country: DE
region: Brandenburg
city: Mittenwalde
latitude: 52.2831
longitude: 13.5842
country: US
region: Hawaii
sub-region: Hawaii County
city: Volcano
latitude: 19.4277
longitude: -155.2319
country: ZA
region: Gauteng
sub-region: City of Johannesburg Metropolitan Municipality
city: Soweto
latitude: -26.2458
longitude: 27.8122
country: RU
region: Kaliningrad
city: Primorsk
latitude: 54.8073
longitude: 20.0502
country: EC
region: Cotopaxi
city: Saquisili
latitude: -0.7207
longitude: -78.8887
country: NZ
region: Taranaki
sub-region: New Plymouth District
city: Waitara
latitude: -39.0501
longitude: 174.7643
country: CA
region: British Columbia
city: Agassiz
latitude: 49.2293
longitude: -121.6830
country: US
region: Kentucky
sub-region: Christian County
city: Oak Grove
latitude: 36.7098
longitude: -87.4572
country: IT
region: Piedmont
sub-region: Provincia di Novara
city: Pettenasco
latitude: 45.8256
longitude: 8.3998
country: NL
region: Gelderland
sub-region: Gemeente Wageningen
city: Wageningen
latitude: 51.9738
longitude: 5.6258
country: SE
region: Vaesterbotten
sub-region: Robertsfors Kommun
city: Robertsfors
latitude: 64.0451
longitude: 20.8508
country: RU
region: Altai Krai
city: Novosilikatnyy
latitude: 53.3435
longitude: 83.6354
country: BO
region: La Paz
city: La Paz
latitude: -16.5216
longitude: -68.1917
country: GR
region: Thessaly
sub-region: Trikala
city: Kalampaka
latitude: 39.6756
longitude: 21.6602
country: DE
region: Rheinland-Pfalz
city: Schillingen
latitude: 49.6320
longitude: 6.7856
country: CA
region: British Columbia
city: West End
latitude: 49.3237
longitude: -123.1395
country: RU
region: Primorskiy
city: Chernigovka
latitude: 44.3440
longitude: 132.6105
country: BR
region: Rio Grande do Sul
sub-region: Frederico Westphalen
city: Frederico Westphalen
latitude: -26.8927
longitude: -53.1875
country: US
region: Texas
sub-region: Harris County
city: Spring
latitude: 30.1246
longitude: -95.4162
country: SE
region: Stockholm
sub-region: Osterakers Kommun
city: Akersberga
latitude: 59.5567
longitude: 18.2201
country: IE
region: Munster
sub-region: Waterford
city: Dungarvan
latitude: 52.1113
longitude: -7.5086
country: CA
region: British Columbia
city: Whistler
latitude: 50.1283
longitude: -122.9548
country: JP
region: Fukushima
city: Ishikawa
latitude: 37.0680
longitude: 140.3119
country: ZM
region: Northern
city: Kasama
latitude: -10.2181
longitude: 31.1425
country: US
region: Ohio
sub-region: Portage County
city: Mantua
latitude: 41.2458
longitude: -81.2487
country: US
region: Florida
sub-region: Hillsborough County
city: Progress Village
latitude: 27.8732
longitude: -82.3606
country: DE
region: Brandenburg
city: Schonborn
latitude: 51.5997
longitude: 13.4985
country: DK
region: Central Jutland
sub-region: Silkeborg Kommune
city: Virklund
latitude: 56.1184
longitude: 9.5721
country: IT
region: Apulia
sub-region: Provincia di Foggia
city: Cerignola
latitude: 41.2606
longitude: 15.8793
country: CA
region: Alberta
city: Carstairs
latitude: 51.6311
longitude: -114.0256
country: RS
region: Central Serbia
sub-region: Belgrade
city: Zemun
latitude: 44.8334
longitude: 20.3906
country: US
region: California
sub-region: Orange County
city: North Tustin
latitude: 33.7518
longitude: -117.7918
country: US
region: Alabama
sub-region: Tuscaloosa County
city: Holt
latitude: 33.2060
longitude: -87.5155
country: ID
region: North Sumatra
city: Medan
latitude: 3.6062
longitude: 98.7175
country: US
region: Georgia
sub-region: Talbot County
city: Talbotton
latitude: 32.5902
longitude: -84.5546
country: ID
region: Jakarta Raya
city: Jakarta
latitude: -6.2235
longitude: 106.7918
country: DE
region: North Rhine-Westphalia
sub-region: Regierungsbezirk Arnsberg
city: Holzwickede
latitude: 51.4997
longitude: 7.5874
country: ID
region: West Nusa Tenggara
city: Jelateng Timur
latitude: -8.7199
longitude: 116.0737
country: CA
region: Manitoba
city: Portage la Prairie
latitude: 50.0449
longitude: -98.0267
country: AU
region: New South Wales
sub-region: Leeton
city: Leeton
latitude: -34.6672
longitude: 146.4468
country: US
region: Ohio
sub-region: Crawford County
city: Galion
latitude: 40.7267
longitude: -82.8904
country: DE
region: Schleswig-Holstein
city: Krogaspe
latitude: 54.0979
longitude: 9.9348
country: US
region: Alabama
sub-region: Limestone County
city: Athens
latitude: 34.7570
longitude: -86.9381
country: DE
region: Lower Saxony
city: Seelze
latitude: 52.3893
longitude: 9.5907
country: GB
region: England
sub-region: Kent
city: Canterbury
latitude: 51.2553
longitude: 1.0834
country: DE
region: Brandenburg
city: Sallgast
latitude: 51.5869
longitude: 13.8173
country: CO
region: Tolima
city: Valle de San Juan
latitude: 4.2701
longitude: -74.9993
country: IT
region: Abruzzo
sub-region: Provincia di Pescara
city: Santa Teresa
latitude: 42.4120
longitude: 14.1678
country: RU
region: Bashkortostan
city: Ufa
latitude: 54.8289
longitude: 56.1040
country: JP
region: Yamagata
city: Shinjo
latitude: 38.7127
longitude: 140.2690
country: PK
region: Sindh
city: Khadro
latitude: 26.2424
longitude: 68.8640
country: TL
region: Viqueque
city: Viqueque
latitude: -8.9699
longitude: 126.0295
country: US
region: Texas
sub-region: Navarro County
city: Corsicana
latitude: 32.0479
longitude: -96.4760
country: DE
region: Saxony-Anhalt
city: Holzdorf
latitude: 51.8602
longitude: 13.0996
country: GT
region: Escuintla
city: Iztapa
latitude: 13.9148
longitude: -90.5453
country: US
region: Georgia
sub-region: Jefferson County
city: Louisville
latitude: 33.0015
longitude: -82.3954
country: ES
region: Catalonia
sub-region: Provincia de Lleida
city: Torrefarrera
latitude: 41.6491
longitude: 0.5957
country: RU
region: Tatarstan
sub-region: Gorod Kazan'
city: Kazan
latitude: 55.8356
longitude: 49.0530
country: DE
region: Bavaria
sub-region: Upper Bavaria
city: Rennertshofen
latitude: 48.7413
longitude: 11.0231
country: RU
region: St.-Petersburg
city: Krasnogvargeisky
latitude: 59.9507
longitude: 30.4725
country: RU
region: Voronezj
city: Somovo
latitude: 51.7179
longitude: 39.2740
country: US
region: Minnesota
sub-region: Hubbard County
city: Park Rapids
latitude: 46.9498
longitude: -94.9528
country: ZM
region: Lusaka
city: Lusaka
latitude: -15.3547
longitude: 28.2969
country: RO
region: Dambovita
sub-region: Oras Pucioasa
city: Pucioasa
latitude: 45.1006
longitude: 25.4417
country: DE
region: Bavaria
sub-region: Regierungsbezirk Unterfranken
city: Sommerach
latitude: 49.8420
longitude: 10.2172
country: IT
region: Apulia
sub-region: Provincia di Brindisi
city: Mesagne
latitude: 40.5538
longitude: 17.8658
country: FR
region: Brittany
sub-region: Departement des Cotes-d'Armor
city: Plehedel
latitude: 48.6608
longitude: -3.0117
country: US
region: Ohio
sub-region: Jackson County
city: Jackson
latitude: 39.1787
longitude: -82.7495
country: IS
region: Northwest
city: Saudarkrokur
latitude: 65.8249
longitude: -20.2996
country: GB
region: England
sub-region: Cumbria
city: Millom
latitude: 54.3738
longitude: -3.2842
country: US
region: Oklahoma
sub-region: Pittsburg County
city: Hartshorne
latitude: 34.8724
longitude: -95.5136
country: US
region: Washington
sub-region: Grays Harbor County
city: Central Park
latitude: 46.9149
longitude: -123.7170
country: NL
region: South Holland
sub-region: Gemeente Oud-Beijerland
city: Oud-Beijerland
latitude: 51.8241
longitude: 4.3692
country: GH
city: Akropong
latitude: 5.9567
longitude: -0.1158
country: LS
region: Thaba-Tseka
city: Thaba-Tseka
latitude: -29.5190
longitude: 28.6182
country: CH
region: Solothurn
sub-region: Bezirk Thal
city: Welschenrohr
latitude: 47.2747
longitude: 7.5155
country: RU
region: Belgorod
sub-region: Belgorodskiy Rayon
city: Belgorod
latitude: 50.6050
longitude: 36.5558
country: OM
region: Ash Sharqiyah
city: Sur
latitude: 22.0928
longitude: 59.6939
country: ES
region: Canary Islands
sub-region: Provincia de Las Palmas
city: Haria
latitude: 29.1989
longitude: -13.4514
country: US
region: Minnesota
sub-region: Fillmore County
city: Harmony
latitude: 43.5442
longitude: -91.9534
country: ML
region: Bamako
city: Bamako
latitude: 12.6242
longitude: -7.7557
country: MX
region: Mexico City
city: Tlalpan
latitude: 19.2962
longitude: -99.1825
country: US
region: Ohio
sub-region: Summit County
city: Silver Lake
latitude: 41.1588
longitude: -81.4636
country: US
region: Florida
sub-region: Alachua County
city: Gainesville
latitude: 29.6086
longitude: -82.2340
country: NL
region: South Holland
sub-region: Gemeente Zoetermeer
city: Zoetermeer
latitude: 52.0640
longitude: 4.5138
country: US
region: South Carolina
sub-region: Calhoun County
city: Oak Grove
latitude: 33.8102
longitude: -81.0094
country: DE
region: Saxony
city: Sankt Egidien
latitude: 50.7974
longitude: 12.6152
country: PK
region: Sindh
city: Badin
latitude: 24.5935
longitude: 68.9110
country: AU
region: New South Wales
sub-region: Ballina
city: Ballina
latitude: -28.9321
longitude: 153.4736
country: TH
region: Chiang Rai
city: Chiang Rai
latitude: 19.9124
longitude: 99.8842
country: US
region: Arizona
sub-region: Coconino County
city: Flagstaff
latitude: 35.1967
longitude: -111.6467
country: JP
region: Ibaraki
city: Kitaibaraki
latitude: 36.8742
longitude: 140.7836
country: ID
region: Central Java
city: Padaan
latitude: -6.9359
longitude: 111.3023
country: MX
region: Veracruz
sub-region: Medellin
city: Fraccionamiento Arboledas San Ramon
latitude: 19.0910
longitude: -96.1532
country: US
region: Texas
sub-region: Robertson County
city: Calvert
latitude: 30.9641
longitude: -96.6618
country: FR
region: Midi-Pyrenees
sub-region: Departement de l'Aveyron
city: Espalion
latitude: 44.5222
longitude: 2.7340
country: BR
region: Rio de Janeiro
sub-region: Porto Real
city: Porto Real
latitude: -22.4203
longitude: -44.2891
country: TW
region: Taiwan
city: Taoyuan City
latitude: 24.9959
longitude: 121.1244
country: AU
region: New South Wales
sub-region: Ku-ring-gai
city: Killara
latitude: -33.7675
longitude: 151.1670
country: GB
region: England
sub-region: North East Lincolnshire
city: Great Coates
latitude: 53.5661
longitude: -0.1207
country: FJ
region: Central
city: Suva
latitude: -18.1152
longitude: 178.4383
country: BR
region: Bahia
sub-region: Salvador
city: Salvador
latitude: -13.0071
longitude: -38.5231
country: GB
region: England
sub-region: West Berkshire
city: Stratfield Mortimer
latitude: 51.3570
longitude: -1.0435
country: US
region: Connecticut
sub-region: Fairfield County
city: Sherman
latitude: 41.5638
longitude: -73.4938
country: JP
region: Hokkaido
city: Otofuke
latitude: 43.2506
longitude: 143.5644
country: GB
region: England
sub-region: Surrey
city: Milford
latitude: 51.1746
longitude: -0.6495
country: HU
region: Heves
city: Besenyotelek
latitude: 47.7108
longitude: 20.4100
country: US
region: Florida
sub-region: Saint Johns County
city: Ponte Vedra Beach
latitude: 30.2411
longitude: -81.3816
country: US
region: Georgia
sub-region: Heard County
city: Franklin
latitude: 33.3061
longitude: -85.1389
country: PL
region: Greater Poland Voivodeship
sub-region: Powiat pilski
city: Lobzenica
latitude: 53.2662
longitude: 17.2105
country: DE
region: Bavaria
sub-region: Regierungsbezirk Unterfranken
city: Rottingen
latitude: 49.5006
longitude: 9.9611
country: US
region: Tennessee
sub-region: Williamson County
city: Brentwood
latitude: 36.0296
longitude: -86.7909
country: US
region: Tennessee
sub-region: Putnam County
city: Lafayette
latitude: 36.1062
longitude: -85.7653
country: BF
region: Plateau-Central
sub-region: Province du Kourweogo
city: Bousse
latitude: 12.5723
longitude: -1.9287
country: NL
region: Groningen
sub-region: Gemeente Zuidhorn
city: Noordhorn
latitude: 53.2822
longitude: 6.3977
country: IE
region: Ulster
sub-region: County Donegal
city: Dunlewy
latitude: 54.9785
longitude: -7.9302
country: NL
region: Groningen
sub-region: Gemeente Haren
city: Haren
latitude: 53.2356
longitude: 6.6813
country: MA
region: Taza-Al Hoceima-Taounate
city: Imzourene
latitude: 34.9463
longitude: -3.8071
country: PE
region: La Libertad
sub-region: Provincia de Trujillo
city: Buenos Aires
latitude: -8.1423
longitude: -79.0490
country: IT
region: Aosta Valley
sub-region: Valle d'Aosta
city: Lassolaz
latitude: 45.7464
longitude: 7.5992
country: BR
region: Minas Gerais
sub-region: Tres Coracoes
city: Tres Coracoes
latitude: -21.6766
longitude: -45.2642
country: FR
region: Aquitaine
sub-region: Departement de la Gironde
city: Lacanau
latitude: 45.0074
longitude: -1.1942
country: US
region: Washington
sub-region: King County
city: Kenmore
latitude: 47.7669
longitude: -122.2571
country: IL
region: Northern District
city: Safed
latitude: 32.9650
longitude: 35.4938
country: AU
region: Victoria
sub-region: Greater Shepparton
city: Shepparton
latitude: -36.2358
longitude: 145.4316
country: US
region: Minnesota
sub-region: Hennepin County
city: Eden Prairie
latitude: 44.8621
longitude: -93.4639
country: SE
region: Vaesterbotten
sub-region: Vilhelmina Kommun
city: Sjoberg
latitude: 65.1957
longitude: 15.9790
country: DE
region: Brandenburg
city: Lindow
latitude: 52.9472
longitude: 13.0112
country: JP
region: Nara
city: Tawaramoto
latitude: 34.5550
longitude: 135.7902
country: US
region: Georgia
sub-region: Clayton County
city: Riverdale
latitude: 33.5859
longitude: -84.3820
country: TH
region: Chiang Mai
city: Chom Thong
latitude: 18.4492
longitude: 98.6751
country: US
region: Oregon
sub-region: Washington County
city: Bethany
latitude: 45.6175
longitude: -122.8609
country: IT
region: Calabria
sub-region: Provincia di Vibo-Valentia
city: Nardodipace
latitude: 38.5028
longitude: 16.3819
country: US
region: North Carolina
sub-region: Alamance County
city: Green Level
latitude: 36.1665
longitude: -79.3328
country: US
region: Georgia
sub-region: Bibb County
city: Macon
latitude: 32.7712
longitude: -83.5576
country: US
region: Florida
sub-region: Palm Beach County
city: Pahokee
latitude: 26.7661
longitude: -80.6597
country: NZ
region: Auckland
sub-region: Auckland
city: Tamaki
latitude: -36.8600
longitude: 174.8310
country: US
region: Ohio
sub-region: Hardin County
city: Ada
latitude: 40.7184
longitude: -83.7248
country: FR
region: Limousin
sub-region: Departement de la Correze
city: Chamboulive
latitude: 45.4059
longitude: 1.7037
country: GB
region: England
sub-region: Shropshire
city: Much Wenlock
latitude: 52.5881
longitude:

######

## WORK TO DO:
Can you quote the material word for word, from the line containing "longitude: 16.3819" through the line containing "city: Pahokee", including both of those lines?

## OUTPUT BELOW:
longitude: 16.3819
country: US
region: North Carolina
sub-region: Alamance County
city: Green Level
latitude: 36.1665
longitude: -79.3328
country: US
region: Georgia
sub-region: Bibb County
city: Macon
latitude: 32.7712
longitude: -83.5576
country: US
region: Florida
sub-region: Palm Beach County
city: Pahokee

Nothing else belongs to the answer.